Cette purge est avant tout la sanction du réel qui cogne à la porte sans ménagement. Il faut dire qu'il avait déjà prévenu. En août 2007, avec le véritable déclenchement de la crise des subprimes. Mais, à l'époque, la plupart des financiers éludaient le danger, ignorant la complexité perverse des outils circulant sur les marchés au point de s'affranchir des contraintes de prudence. Le réel avait encore frappé début 2008 avec la flambée des prix alimentaires et les tensions sur les énergies fossiles. Rien vu, rien dit, rien appris.

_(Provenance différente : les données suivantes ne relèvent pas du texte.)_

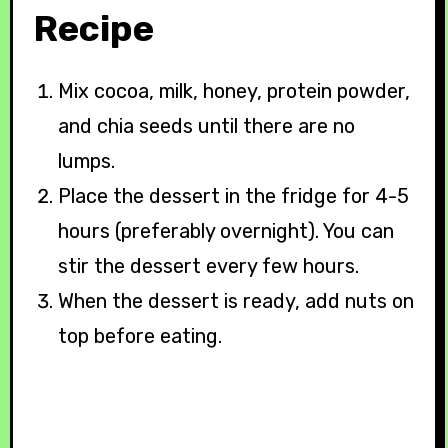
Recipe
Mix cocoa, milk, honey, protein powder,
and chia seeds until there are no
lumps.
Place the dessert in the fridge for 4-5
hours (preferably overnight). You can
stir the dessert every few hours.
When the dessert is ready, add nuts on
top before eating.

Devant pareil désastre, on ne peut que s'inquiéter des transgressions de nos sociétés que dévore le virtuel. N'existent pas, sauf dans les jeux vidéo, les guerres aux soldats qui ressuscitent. N'existent pas, sauf chez les apprentis sorciers, les femmes qui enfantent en plusieurs exemplaires à l'approche de la soixantaine. On peut aimer l'interrogation de Valéry : "Que serions-nous sans le secours des choses qui n'existent pas ?", et crier gare devant un monde qui se construit sur des mirages. Des banques d'affaires qui prêtent plus de quarante fois leurs fonds propres, cela n'existe pas. Des ménages accédant sans effort financier à la propriété, cela n'existe pas davantage. La crise qui éclate le prouve : à posséder si peu de lest, bien des banques ont sacrifié la réalité à l'imaginaire, quitte à dérégler le thermomètre pour l'empêcher d'indiquer la fièvre. Inconscience, ivresse, cupidité, fuite en avant, l'affaire est entendue.
Et maintenant ? Comme dans les puits de pétrole en flammes que seule une énorme charge de dynamite parvient à éteindre par l'effet de souffle, seule une action concertée équivalente à l'attaque réussira. Qui peut la mener ? Pas les Etats-Unis uniquement, disqualifiés par l'échec d'un modèle libéral à l'anglo-saxonne. Après avoir longtemps cru à l'autorégulation des marchés, ils viennent de les anéantir par les pratiques intégristes de l'ère Bush.
La remise en cause de l'hyperpuissance américaine ne signifie pas le renforcement d'une Europe aux égoïsmes tenaces, comme l'illustre le refus allemand d'un plan commun. Pour autant, le capitalisme d'Etat façon russe ou chinoise ne saurait devenir le modèle à suivre, tant il se paie d'autoritarisme et d'inégalités aussi criantes qu'en Occident. La question reste entière : qui va poser la règle ? Qui la fera respecter ? Qui va nous ancrer au réel ? La sécurité financière doit devenir un droit mondial, garanti par des instances mondiales. Pour préserver la paix. Et une prospérité partagée, conciliable avec les ressources d'un monde fini.